The area had been occupied by Native American peoples before European colonization. German immigrant John Womelsdorf founded the community in 1762. It was originally named Middletown, as it was halfway between the cities of Lebanon and Reading, but roughly 50 years later the name was changed to Womelsdorf in honor of its founder.

Conrad Weiser, another German immigrant, settled here with his family as a young adult. Due to his importance as an interpreter and diplomat to the Iroquois and other Native American nations in the colonial period, the Conrad Weiser Homestead has been preserved as a Pennsylvania state historic site. It has materials to interpret his life and important aspects of 18th-century colonial Pennsylvania.

The Womelsdorf Historic District was listed on the National Register of Historic Places in 1982.

==Geography==
Womelsdorf is located at (40.365201, -76.187815).

According to the United States Census Bureau, the borough has a total area of 0.9 sqmi, all land.

==Demographics==

As of the census of 2000, there were 2,599 people, 1,061 households, and 691 families residing in the borough. The population density was 2,995.8 PD/sqmi. There were 1,112 housing units at an average density of 1,281.8 /sqmi. The racial makeup of the borough was 96.46% White, 0.65% African American, 1.42% Asian, 0.96% from other races, and 0.50% from two or more races. Hispanic or Latino of any race were 2.19% of the population.

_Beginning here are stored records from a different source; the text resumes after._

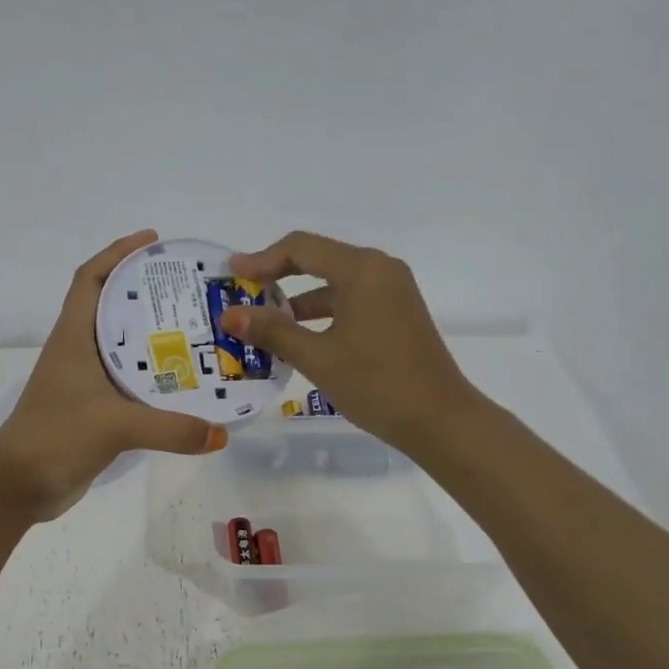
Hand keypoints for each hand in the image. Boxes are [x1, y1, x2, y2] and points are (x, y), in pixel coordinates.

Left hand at [0, 230, 228, 521]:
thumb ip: (171, 428)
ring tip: (200, 332)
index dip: (117, 253)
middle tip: (194, 291)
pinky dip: (155, 378)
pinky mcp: (95, 411)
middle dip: (149, 294)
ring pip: (125, 348)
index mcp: (74, 337)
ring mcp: (86, 383)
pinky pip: (130, 383)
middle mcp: (80, 352)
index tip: (153, 241)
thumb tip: (221, 433)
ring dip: (155, 338)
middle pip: (114, 308)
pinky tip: (185, 383)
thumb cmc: (55, 437)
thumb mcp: (115, 426)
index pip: (91, 279)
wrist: (19, 486)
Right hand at [221, 231, 479, 452]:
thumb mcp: (318, 358)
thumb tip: (229, 315)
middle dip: (277, 278)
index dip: (261, 260)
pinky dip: (322, 314)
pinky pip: (350, 302)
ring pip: (334, 284)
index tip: (231, 275)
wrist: (439, 420)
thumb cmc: (377, 384)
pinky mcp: (397, 314)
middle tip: (242, 296)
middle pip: (317, 260)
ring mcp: (392, 292)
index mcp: (362, 270)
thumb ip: (272, 332)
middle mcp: (380, 270)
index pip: (301, 248)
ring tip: (263, 324)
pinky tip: (299, 339)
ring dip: (298, 301)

There were 1,061 households, of which 31.4% had children under the age of 18 living with them, 52.5% were married couples living together, 8.7% had a female householder with no husband present, and 34.8% were non-families. 28.5% of all households consisted of individuals, and 12.4% had someone living alone who was 65 years of age or older. The average household size was 2.41 and the average family size was 2.98.

In the borough the population was spread out, with 24.3% under the age of 18, 6.4% from 18 to 24, 32.7% from 25 to 44, 20.5% from 45 to 64, and 16.1% who were 65 years of age or older. The median age was 37 years. For every 100 females there were 96.9 males. For every 100 females age 18 and over, there were 92.0 males.

The median income for a household in the borough was $45,082, and the median income for a family was $53,456. Males had a median income of $38,309 versus $24,514 for females. The per capita income for the borough was $22,133. About 2.2% of families and 5.9% of the population were below the poverty line, including 5.5% of those under age 18 and 9.5% of those age 65 or over.

Historical population
| Census | Pop. | Note | %± |
| 1840 | 849 |  | — |
| 1850 | 947 |  | 11.5% |
| 1860 | 1,076 |  | 13.6% |
| 1870 | 1,031 |  | −4.2% |
| 1880 | 1,097 |  | 6.4% |
| 1890 | 1,141 |  | 4.0% |
| 1900 | 1,136 |  | −0.4% |
| 1910 | 1,301 |  | 14.5% |
| 1920 | 1,331 |  | 2.3% |
| 1930 | 1,484 |  | 11.5% |
| 1940 | 1,450 |  | −2.3% |
| 1950 | 1,549 |  | 6.8% |
| 1960 | 1,471 |  | −5.0% |
| 1970 | 1,551 |  | 5.4% |
| 1980 | 1,827 |  | 17.8% |
| 1990 | 2,270 |  | 24.2% |
| 2000 | 2,599 |  | 14.5% |
| 2010 | 2,810 |  | 8.1% |
| 2020 | 2,892 |  | 2.9% |
Sources:

==Notable people==
- George Nicholas Eckert (1802–1865), American politician, U.S. Congressman
- Conrad Weiser, 1696–1760, built his homestead just outside what is now the borough limits
- James Slough Zerbe (1849–1921) American inventor, early airplane designer

==Attractions==
Womelsdorf is home to the Stouch Tavern. Dating to 1785, the Stouch Tavern is locally famous for having been visited by President George Washington while he was serving his first term as leader of the new United States. Washington spent one night at the tavern in 1793 as he traveled from Reading to Lancaster.

==Transportation==

As of 2007, there were 10.66 mi of public roads in Womelsdorf, of which 3.06 mi were maintained by the Pennsylvania Department of Transportation (PennDOT) and 7.60 mi were maintained by the borough.

U.S. Route 422 and Pennsylvania Route 419 are the numbered highways serving Womelsdorf. US 422 follows Conrad Weiser Parkway along a northwest-to-southeast alignment through the northeastern portion of the borough. PA 419 follows Second Street, High Street and Third Street along a north-south alignment through the center of the borough.